Myers has secured multiple research grants by the U.S. federal government as well as industry organizations, including the National Institutes of Health, the National Institute of Dental and Craniofacial Research, the National Cancer Institute, the American College of Radiology, and the American Cancer Society.

==Publications==
Myers is one of the two original editors of Cancer of the Head and Neck, now in its 5th edition, along with James Suen (and now co-edited with Michael Smith, Jeffrey Myers, and Ehab Hanna). Myers also co-edited with Charles Bluestone, Derald Brackman, and Charles Krause, the twelve volume Advances in Otolaryngology–Head and Neck Surgery. In addition, he has edited or co-edited books in the field including Tracheotomy, Plastic Reconstruction in the Head and Neck, Operative Otolaryngology-Head & Neck Surgery, Tracheotomy: Airway Management, Communication and Swallowing, Decision Making in Ear, Nose & Throat Disorders, Salivary Gland Disorders, Pearls and Pitfalls in Head and Neck Surgery, Practical Tips to Minimize Complications, and the forthcoming Master Techniques in Otolaryngology. He has also contributed almost 150 book chapters to other editors' works.

He has authored over 300 refereed articles on a broad range of topics concerning Head and Neck Cancer, Otolaryngology, Oncology, and Maxillofacial Surgery.

==Professional societies==
Myers has played leadership roles in most of the professional and scientific societies in the field of Otolaryngology–Head and Neck Surgery, including the American Academy of Otolaryngology–Head and Neck Surgery, the American Board of Otolaryngology, the American Bronchoesophagology Association, the American College of Surgeons, the American Head and Neck Society, the American Laryngological Association, the American Laryngological, Rhinological and Otological Society, the American Medical Association, the American Otological Society, the Association for Research in Otolaryngology, the Association of Academic Departments of Otolaryngology, the Pan American Association of Oto-Rhino-Laryngology, the Society of Head and Neck Surgeons, and the Society of University Otolaryngologists.
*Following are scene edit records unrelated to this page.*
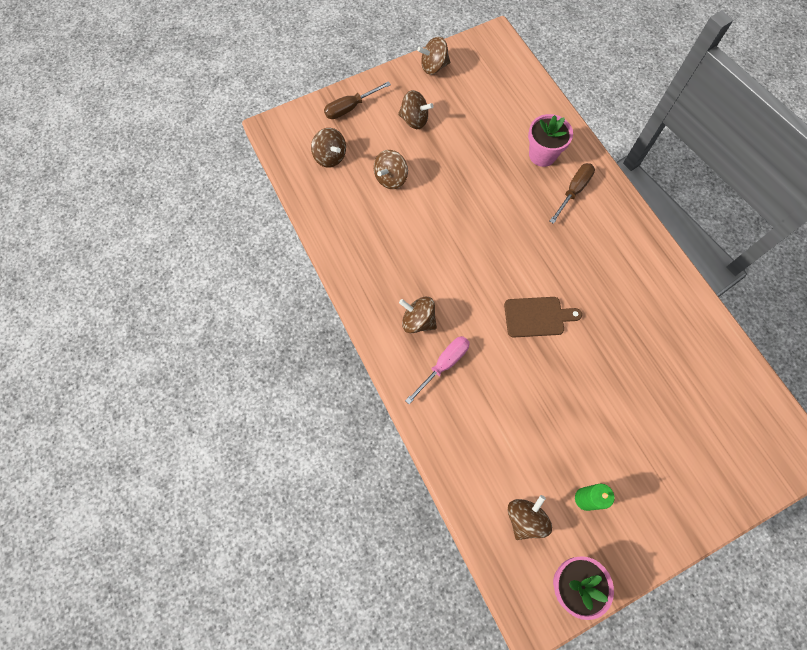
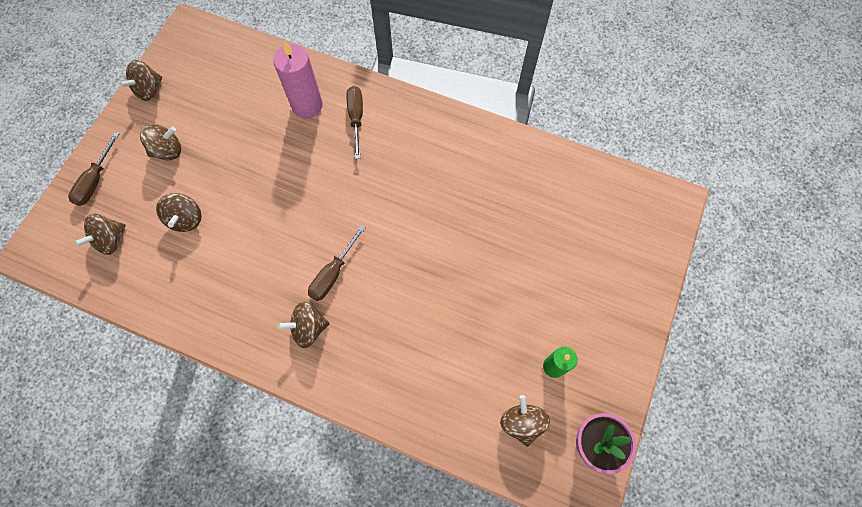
camera: 40 degrees left, 0 degrees up
brown spinning top [311,128,346,168] -> brown spinning top turned 120 degrees clockwise [74,214,126,255]
pink screwdriver [405,336,470,404] -> none
brown cutting board [504,297,582,337] -> none
pink flower pot [528,114,573,167] -> pink candle [273,41,323,118]
none -> brown screwdriver [308,225,366,301]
He is an honorary member of professional societies in Brazil, Mexico, the Czech Republic, Germany, Great Britain, Hong Kong, Hungary, India, Israel, Japan, Oman, the Philippines, Scotland, South Africa, South Korea, Spain, Taiwan, and Turkey and the Caribbean Association of Otolaryngology. He was also President of the Pan-American Association of Otolaryngology–Head and Neck Surgery and is an honorary member of more than 20 overseas national societies of otolaryngology. At the 2009 IFOS World Congress, he was awarded a gold medal for his international activities. He currently serves as Honorary President of the Balkan Society of Otolaryngology and is the Regional Advisor to the Balkans for the American Academy of Otolaryngology— Head and Neck Surgery.

==Community activity==
Myers has been a member of the Board of Directors of Eye and Ear Hospital, Eye and Ear Foundation, and University of Pittsburgh Physicians. He's served and chaired search committees for departments of Radiology, Dermatology, Medicine, Anesthesiology, Dental Medicine, Diagnostic Services, Ophthalmology, Orthopedics, Pediatrics, Pathology, and Surgery at the University of Pittsburgh.

Outside of medicine, Myers has served on the boards of many non-profit organizations, including Pennsylvania Lions Hearing Research Foundation, Support for People with Oral and Head and Neck Cancer, Family House, Opera Theater of Pittsburgh, and Global Pittsburgh.

==Personal life==
Myers married Barbara Labov in 1956. The couple have two children – Marjorie Myers Fulbright of San Francisco, California, and Jeffrey Nicholas Myers of Houston, Texas (with whom Eugene Myers has collaborated on a number of books and articles) – and also five grandsons. Myers lives in Pittsburgh, PA and proudly supports the Pittsburgh Penguins.